Message: Jesus tells today’s parable in response to the Pharisees’ contempt that he would eat with sinners, something that the Pharisees would never do. In the story the lost son finds that he is hungry enough to eat with pigs which would have been even worse than eating with sinners for Jews. But as the story goes the lost son is not even allowed to eat pig slop for the owner valued his pigs more than his workers. Interesting twist given the reason for the parable. Here Jesus is basically calling the Pharisees swine at the trough. If pigs could talk, I would imagine them asking the younger son, with indignation why he was not acting like a Jew. Typically the younger son is a representation of sinners still trying to save themselves… The older son as the Pharisees and the father as Jesus. There is intended, inherent emotion in the story from the beginning. A son requesting inheritance prior to his father’s death was unheard of. To even ask meant that the prodigal son wanted his father dead. He wanted control from the start. Even in his return he crafts a speech to placate him. The intention is to manipulate not to repent. This is the tension and struggle of the human condition. The most surprising thing about today’s parable and its relevance for the Christian walk is the father’s response. It was not anger but a conscious choice of suffering. He still loves both his sons. He regrets the rebellion but loves anyway. He restores us even when we have yet to completely repent. The father divides his life between his sons. His covenant is one of love. It is our challenge to write the end of the story in the way we live….in the way we love for we can see ourselves from just about any of the characters perspectives…even the pigs. And the pigs add flavor to the story for they too get their own kind of redemption as noted in today’s passage from Acts. Now in prayer… let us clean out our pig sty and return to the extravagant, prodigal love of the Father as we nurture the true self of our inner life.

 

Pray we never want God dead. Pray we cling not to things, but to Jesus to find our security. Pray we ask God to meet our needs but not try to manipulate Him or others in the process. Pray we learn to love. Pray we fully repent and obey. Pray we become reconciled. Pray that we realize that Jesus came to forgive sinners so that we all might share in the abundant life. Pray we join the celebration. Pray we be a remnant. Pray we take off our sandals for we are on holy ground before the thrown of Grace…Pray we be bold. Pray we have a lasting home with God.
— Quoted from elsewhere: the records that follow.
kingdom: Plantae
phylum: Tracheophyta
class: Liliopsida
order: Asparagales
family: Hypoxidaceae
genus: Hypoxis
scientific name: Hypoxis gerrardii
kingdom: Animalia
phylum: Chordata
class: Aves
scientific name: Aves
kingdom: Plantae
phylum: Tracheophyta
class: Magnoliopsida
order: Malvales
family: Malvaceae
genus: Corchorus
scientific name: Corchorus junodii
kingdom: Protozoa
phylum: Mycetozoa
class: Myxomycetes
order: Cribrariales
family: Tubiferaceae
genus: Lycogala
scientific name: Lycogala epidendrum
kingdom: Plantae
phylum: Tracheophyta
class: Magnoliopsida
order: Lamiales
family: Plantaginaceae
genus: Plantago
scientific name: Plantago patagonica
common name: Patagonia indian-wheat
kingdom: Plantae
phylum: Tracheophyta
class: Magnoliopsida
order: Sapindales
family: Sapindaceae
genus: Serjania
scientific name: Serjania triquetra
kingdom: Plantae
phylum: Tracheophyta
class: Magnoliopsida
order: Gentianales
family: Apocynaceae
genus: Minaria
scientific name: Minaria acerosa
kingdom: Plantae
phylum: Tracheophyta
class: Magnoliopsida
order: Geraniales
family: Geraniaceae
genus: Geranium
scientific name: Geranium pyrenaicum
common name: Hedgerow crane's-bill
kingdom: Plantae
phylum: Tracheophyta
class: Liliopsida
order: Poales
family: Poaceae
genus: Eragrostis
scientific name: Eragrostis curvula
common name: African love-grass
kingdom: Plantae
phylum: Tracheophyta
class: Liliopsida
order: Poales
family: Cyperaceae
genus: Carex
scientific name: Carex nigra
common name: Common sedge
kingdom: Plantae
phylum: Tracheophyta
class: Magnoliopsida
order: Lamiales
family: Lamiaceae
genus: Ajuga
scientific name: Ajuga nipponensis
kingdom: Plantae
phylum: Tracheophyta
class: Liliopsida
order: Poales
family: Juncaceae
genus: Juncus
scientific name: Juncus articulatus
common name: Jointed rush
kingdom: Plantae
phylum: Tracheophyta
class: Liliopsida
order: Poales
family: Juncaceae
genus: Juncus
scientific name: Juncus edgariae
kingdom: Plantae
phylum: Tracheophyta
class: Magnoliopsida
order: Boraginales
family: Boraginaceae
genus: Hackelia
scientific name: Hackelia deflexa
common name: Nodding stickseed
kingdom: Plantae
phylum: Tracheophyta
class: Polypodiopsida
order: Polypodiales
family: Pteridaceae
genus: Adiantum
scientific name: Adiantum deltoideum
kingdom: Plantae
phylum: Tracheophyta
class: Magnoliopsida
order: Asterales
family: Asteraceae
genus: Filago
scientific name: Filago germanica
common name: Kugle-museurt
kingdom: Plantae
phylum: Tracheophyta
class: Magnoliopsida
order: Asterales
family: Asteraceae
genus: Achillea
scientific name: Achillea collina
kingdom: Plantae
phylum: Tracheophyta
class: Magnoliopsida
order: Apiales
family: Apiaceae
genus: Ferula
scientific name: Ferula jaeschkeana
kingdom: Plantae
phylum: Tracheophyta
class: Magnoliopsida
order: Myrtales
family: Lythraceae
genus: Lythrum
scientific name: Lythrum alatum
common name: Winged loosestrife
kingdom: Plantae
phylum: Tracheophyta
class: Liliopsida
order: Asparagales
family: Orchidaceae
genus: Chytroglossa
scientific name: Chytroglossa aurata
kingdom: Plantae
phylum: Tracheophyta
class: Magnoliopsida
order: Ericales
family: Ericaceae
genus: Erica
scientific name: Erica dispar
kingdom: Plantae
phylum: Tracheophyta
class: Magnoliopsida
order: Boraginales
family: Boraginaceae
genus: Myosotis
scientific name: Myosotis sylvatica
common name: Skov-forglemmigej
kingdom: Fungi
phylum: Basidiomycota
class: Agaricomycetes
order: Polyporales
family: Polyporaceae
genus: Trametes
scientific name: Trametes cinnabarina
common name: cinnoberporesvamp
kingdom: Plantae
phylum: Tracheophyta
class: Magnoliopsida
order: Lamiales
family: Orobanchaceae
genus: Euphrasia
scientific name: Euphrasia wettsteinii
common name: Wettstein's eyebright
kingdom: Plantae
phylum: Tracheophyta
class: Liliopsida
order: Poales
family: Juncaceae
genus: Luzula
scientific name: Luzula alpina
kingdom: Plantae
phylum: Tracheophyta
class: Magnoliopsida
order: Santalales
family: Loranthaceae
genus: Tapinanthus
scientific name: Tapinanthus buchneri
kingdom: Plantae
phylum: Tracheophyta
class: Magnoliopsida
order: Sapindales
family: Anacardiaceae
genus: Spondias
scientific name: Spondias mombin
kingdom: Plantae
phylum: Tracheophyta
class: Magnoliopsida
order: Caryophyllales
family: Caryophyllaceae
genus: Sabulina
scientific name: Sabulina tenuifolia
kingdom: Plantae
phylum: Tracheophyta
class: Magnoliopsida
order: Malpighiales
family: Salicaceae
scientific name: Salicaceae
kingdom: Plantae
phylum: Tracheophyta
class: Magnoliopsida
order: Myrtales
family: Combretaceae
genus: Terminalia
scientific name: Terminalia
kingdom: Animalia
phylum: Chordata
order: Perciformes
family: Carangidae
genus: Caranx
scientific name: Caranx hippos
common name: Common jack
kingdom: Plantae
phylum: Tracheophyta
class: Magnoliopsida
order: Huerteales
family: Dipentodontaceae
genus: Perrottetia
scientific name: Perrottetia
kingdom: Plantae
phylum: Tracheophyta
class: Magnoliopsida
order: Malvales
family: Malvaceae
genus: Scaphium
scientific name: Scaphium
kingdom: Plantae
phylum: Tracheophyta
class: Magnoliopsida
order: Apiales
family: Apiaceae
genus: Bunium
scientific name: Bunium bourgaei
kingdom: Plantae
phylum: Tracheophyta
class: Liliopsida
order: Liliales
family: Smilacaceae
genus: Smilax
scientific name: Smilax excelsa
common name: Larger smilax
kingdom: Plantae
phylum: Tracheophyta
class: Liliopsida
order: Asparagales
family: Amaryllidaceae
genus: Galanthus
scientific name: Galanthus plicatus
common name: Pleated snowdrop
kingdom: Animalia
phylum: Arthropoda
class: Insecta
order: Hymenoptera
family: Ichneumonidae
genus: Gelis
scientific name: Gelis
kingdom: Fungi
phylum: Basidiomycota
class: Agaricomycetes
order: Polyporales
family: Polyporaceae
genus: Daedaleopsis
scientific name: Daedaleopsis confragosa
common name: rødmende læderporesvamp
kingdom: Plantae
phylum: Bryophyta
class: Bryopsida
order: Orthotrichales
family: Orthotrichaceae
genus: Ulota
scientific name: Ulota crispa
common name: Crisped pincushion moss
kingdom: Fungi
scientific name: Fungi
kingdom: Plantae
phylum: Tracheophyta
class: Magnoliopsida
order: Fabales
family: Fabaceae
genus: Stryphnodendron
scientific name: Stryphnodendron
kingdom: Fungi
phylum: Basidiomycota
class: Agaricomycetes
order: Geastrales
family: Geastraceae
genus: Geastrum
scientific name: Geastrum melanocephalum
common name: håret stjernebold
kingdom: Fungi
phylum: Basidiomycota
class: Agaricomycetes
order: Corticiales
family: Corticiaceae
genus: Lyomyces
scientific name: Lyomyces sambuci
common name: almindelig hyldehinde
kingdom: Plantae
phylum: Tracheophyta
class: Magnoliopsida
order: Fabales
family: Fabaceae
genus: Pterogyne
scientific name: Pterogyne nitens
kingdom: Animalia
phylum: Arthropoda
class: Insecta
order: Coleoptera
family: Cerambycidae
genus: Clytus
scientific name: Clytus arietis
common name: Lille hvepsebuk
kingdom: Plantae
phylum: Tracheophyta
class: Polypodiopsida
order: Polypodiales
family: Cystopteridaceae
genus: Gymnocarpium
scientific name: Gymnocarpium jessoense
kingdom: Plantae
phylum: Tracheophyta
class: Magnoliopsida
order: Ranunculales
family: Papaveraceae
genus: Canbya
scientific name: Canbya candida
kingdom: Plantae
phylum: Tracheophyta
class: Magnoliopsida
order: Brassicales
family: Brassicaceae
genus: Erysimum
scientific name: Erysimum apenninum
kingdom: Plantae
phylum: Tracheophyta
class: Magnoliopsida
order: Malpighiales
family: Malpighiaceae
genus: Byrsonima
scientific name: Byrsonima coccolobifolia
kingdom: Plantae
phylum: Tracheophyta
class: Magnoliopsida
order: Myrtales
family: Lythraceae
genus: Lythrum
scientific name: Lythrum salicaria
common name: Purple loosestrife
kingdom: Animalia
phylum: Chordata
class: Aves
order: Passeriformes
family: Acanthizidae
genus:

Pray we realize that listening is more important than speaking…that waiting is more important than acting…..that following is more important than leading…that interruptions are more important than plans….that wandering is better than hurrying but that running to what we love is ok…. that business is always about serving someone else…that life is not about problem solving or even being in balance… it’s about being available.  Pray we move beyond the false self, the addictions of life, to a better way of thinking. Pray we come to our senses recognizing the dark and the light… the suffering and the joy connected. Pray we realize that the world needs to change but maybe it has to happen one person at a time. Pray that love binds us all together in sufficiently complex ways to glorify our maker. Pray that no matter what happens to us, Christ’s love is allowed to shine in and through us. Pray we realize that life itself is pointless without love. Pray we realize that our efforts and gifts are fruitless without love. Pray we believe this Word becomes flesh and dwells in us as the presence of the Holy Spirit.